Second, ad hoc procedures like these only partially solve the problem, and there's usually no clear way to extend them to solve the problem fully, so some other learning mechanism will be required anyway. For example, the unigram+greedy approach can find around 3/4 of tokens and 1/2 of the types, and there's no obvious way to extend it so it learns all the tokens and all the types. But children do eventually learn all the tokens and all the types, and we'll need another procedure for doing this. Note that the Bayesian approach that relies on more complex models does have an account here, even though it currently involves "wishful thinking": as the models become more accurate by including more linguistic phenomena and the search procedures become more accurate, the word segmentation accuracy continues to improve. We don't know how to build models that include even a fraction of the linguistic knowledge of a 3 year old, but the hope is that eventually these models would achieve perfect word segmentation, and indeed, be capable of learning all of a language. In other words, there isn't a plausible path by which the ad hoc approach would generalise to learning all of a language, while there is plausible path for the Bayesian approach that relies on more and more accurate linguistic models.
Finally -- and I find it strange to be saying this to a linguist who is otherwise providing very cogent arguments for linguistic structure -- there really are linguistic structures and linguistic dependencies, and it seems weird to assume that children use a learning procedure that just plain ignores them. Maybe there is a stage where children think language consists of isolated words (this is basically what a unigram model assumes), and the child only hypothesises larger linguistic structures after some "maturation" period. But our work shows that you don't need to assume this; instead, a single model that does incorporate these dependencies combined with a more effective search procedure actually learns words from scratch more accurately than the ad hoc procedures.
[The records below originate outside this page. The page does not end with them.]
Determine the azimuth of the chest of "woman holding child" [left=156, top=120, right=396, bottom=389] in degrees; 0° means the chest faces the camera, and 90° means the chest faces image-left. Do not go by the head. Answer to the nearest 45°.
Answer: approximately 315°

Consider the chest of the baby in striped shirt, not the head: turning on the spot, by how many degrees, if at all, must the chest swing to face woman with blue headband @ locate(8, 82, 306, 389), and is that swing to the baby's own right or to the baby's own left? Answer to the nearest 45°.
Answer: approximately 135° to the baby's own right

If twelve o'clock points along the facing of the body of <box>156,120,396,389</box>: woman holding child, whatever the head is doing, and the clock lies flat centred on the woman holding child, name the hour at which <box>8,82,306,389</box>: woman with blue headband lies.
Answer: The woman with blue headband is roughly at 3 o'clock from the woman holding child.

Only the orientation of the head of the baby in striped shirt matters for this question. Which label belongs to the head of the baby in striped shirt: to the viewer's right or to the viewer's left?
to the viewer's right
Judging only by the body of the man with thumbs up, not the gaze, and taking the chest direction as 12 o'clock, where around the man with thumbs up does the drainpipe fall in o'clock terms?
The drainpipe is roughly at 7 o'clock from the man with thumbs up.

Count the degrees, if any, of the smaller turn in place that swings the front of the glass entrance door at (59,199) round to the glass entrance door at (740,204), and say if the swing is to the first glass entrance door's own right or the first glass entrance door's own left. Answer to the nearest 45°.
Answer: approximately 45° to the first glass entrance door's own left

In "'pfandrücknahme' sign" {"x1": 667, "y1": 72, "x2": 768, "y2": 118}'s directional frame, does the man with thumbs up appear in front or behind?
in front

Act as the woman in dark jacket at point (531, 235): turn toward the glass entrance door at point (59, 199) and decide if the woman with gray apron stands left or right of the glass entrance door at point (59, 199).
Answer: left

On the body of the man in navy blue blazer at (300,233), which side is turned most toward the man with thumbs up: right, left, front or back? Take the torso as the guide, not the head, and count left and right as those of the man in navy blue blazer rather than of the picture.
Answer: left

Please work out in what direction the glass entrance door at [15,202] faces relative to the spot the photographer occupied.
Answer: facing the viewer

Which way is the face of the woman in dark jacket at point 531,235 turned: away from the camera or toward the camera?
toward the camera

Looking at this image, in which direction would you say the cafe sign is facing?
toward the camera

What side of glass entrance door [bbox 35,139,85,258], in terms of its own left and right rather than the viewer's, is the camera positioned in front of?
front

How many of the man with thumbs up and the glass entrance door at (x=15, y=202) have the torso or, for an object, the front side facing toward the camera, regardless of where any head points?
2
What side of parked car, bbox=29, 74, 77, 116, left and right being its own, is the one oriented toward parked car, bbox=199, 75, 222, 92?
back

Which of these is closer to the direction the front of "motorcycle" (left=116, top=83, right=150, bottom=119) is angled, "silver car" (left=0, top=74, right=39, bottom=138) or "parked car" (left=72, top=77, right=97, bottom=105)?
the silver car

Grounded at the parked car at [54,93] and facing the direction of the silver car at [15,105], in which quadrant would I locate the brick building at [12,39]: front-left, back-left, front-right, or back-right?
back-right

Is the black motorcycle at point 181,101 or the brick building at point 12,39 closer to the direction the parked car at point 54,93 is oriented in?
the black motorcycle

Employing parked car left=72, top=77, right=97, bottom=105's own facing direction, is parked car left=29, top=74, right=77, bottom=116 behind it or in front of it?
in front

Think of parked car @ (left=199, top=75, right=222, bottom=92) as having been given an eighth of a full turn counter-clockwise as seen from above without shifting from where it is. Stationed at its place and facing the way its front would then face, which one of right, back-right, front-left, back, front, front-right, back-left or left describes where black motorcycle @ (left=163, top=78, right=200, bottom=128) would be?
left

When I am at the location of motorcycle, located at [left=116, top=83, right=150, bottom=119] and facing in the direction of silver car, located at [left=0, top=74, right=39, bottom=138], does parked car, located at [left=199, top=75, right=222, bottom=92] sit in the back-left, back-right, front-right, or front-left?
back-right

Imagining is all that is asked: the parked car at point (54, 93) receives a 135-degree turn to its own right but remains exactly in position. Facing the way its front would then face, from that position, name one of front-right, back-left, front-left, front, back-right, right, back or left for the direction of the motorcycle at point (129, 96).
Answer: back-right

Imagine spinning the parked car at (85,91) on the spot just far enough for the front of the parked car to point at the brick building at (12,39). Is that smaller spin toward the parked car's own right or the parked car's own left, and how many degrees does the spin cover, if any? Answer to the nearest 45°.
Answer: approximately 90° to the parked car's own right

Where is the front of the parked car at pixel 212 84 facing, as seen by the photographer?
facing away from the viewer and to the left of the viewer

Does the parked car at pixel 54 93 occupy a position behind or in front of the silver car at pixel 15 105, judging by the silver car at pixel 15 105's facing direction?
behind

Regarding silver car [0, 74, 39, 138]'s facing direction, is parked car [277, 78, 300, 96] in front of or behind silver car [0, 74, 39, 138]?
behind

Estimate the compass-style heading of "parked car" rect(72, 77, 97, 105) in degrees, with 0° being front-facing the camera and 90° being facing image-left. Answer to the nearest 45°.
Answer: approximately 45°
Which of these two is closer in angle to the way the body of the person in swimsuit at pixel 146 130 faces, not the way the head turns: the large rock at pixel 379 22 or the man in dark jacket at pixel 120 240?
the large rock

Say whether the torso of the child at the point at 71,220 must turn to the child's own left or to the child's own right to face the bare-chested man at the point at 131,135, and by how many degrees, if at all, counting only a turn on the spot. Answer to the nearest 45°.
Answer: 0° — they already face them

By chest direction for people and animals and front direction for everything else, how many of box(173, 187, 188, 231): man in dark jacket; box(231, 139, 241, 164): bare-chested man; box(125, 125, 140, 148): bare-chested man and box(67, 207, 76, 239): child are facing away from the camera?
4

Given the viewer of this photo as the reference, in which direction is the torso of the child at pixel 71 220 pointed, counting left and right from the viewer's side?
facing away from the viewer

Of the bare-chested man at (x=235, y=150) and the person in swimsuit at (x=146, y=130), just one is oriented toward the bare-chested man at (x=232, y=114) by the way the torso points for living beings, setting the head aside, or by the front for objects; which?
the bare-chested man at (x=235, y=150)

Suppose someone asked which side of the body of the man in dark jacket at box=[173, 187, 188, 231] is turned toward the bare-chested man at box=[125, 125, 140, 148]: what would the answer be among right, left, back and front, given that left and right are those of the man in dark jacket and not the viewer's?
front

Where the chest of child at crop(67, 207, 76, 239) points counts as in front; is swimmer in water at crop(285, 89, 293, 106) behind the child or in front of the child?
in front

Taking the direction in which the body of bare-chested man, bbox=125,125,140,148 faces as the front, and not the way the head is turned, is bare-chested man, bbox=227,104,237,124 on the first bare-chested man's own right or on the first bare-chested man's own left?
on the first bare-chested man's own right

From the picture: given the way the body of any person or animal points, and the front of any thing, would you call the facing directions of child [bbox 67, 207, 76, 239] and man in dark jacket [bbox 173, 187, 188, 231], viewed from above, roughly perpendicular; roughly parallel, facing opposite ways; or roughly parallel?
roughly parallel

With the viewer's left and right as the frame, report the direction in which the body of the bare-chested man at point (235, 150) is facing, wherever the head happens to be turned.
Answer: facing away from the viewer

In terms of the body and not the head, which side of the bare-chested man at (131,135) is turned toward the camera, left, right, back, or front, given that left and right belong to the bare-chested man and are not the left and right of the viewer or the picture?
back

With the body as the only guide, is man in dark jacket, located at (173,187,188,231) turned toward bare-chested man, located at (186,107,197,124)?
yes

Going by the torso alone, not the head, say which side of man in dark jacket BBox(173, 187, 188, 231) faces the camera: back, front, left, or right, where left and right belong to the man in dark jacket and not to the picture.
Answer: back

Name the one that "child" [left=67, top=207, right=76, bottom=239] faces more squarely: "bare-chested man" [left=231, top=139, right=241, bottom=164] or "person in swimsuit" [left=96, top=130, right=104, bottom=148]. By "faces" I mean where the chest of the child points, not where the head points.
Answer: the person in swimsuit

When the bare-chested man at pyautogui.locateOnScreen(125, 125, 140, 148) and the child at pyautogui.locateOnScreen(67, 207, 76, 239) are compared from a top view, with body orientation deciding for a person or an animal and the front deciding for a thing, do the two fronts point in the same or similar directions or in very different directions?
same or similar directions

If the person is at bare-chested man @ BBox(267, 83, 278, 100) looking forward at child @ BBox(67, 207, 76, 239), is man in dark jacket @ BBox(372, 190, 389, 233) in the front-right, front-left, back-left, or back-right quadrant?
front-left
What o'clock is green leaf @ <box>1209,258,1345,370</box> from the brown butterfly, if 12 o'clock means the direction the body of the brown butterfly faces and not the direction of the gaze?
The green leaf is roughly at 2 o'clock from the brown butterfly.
Norbert sometimes seems very sure he knows what aspects of language have to be innate. I'm much less sure myself of just what has to be innate and what can be learned, but I suspect a lot has to be innate (I think modern linguistic theory is as good a bet as any). I think an exciting thing about Bayesian models is that they give us a tool for investigating the relationship between innate knowledge and learnability. For example, if we can show that a model with innate knowledge X+X' can learn Z from data Y, but a model with only innate knowledge X fails to learn Z, then probably innate knowledge X' plays a role in learning Z. I said probably because someone could claim that the child's data isn't just Y but also includes Y' and from model X and data Y+Y' it's possible to infer Z. Or someone might show that a completely different set of innate knowledge X'' suffices to learn Z from Y. So of course a Bayesian approach won't definitely answer all the questions about language acquisition, but it should provide another set of useful constraints on the process.